Saved data entries:
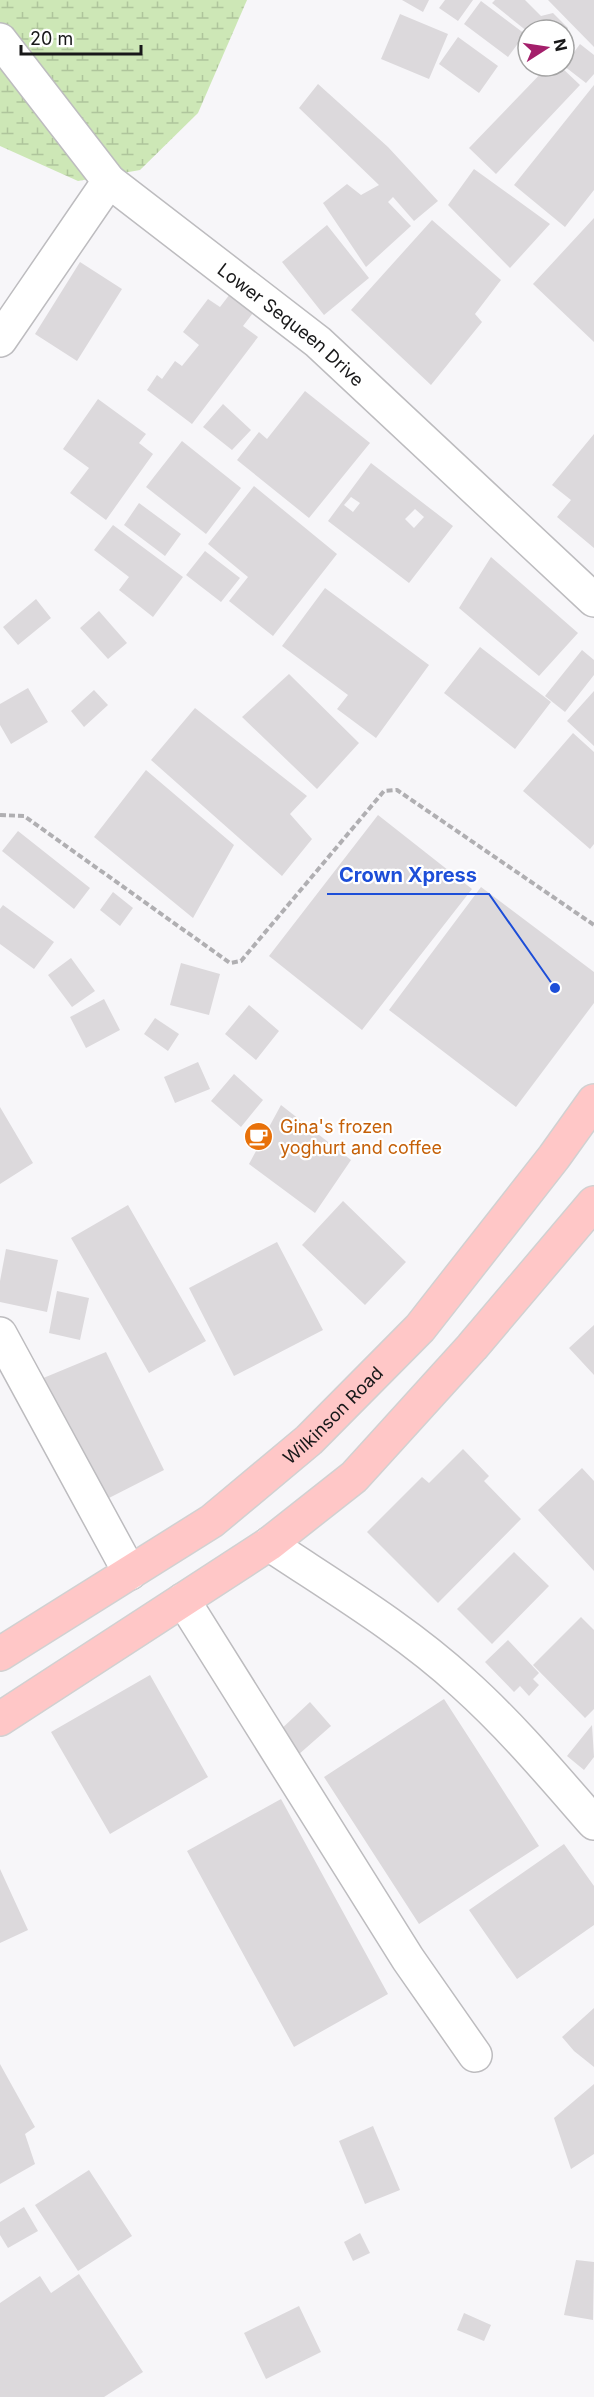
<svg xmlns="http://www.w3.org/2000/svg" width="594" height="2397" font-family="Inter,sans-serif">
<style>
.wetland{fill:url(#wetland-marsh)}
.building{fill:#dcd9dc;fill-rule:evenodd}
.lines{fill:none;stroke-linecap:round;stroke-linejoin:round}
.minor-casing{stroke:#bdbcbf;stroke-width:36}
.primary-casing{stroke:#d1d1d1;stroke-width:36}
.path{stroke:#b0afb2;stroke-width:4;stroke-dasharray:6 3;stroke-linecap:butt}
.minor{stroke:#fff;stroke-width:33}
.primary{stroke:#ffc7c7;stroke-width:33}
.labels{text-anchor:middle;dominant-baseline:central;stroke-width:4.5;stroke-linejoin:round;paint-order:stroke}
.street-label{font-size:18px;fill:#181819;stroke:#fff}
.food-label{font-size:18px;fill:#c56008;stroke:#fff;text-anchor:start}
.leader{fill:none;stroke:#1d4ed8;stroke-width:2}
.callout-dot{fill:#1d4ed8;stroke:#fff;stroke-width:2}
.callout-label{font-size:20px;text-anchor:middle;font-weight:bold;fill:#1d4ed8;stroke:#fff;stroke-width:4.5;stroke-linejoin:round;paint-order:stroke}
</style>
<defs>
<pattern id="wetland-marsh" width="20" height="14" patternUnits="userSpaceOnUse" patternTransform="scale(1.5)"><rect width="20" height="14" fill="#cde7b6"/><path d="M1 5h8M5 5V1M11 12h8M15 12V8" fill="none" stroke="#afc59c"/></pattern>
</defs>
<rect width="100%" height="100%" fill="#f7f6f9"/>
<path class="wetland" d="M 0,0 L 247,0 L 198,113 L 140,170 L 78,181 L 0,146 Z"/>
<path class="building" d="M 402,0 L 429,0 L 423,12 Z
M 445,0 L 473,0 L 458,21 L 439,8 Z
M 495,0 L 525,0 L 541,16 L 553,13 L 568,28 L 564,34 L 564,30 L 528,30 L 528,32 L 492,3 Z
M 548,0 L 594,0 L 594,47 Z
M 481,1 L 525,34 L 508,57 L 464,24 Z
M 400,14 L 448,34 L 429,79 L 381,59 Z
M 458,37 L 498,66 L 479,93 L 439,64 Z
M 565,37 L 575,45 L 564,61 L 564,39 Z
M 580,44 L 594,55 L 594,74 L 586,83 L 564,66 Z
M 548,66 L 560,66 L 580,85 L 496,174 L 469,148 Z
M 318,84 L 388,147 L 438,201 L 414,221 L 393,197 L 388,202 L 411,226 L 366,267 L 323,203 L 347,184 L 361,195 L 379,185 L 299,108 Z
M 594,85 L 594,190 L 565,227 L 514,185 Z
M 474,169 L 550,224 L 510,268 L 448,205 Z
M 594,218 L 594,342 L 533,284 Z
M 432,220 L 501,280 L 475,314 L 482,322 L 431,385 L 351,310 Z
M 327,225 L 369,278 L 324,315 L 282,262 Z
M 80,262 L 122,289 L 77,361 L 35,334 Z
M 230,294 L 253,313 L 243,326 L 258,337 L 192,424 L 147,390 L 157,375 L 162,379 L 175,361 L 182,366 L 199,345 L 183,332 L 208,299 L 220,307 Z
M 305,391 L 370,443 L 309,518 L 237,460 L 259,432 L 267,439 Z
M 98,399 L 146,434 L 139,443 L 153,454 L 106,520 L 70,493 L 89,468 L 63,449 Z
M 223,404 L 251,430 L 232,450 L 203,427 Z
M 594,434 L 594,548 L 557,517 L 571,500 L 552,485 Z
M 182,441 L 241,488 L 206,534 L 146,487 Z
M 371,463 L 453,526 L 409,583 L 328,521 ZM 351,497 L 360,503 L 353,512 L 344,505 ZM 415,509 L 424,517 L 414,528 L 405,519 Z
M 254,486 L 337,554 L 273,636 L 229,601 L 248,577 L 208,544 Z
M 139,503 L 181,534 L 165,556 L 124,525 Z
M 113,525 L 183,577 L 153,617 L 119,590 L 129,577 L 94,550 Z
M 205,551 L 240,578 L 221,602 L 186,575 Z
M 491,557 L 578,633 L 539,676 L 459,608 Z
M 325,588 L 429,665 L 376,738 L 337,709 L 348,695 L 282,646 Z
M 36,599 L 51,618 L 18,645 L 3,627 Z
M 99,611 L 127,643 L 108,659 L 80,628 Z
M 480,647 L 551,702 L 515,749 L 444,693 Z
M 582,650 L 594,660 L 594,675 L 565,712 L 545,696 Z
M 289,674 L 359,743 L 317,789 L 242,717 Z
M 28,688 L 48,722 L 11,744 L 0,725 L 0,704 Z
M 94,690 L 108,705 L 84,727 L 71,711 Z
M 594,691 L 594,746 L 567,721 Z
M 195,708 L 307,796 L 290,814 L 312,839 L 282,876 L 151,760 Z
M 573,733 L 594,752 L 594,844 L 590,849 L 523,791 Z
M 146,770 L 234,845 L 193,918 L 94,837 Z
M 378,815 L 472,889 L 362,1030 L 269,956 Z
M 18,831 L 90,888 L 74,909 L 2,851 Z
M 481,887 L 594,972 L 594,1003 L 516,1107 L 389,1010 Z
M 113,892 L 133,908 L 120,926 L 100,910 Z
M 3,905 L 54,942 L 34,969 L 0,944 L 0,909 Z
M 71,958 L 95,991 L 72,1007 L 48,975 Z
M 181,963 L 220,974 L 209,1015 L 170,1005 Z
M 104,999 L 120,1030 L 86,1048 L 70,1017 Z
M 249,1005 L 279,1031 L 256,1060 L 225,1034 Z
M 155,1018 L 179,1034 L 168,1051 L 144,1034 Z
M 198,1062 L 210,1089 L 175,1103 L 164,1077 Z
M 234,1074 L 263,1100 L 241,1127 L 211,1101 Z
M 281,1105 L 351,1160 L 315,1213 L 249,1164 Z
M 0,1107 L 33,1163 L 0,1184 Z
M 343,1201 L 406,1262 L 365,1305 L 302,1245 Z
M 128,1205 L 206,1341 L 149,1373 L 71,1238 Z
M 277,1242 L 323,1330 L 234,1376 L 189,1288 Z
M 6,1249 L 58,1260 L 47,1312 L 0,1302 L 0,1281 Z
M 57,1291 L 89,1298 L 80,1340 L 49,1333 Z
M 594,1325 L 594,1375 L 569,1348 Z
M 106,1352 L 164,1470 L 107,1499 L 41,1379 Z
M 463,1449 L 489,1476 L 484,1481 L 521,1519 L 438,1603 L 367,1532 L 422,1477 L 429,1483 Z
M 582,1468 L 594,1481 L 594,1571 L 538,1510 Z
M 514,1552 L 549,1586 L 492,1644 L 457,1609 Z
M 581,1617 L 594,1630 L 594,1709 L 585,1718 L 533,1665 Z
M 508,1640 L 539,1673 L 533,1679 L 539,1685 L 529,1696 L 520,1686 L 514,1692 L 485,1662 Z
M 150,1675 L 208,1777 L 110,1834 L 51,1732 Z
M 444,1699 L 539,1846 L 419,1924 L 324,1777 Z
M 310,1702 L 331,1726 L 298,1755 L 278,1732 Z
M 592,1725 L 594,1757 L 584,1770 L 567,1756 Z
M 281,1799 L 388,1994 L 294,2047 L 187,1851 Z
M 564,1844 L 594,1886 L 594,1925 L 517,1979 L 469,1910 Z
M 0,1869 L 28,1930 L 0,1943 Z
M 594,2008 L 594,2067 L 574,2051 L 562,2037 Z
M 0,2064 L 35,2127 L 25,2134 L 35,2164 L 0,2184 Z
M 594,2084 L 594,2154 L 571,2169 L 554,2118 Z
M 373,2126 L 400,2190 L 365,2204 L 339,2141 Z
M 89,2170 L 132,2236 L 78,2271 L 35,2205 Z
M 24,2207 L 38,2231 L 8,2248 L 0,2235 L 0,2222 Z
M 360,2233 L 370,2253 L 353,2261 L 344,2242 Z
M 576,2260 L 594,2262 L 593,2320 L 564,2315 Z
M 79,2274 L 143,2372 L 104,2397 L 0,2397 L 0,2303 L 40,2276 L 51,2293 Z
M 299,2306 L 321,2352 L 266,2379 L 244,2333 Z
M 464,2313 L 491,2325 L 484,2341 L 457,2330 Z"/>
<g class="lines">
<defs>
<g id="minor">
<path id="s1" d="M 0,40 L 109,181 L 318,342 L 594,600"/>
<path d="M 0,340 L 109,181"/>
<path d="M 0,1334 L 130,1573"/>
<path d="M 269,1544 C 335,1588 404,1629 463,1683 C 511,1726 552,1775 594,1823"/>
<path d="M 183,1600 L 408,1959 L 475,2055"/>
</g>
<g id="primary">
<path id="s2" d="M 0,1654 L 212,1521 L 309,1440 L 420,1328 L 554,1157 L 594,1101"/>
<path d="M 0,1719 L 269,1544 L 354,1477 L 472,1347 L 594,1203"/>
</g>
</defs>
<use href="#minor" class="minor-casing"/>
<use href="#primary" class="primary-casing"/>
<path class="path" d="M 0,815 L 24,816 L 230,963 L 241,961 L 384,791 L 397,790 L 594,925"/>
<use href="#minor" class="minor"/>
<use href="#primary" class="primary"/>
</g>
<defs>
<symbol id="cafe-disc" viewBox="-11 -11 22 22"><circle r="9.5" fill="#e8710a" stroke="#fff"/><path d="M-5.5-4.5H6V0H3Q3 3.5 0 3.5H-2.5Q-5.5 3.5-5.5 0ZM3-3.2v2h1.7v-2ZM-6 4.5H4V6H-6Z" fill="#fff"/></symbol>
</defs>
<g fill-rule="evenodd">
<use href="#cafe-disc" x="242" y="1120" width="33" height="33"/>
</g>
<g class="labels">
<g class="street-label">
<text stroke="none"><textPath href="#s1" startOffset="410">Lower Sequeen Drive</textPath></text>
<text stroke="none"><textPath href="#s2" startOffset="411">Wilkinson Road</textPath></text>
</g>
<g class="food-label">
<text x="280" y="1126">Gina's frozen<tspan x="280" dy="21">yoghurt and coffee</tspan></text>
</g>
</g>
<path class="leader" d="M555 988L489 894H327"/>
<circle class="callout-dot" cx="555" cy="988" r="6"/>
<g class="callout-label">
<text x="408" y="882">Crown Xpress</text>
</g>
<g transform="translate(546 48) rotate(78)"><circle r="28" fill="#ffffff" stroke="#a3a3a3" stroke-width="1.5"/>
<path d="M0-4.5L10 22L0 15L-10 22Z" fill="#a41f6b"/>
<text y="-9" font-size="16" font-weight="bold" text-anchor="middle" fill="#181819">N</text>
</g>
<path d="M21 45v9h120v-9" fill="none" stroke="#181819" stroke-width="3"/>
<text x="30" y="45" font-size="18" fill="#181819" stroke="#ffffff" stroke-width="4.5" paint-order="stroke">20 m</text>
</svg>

_What the task requires:_
Pull out the lines above in which the word "linecap" appears.

_Exercise answer:_
.lines{fill:none;stroke-linecap:round;stroke-linejoin:round}
.path{stroke:#b0afb2;stroke-width:4;stroke-dasharray:6 3;stroke-linecap:butt}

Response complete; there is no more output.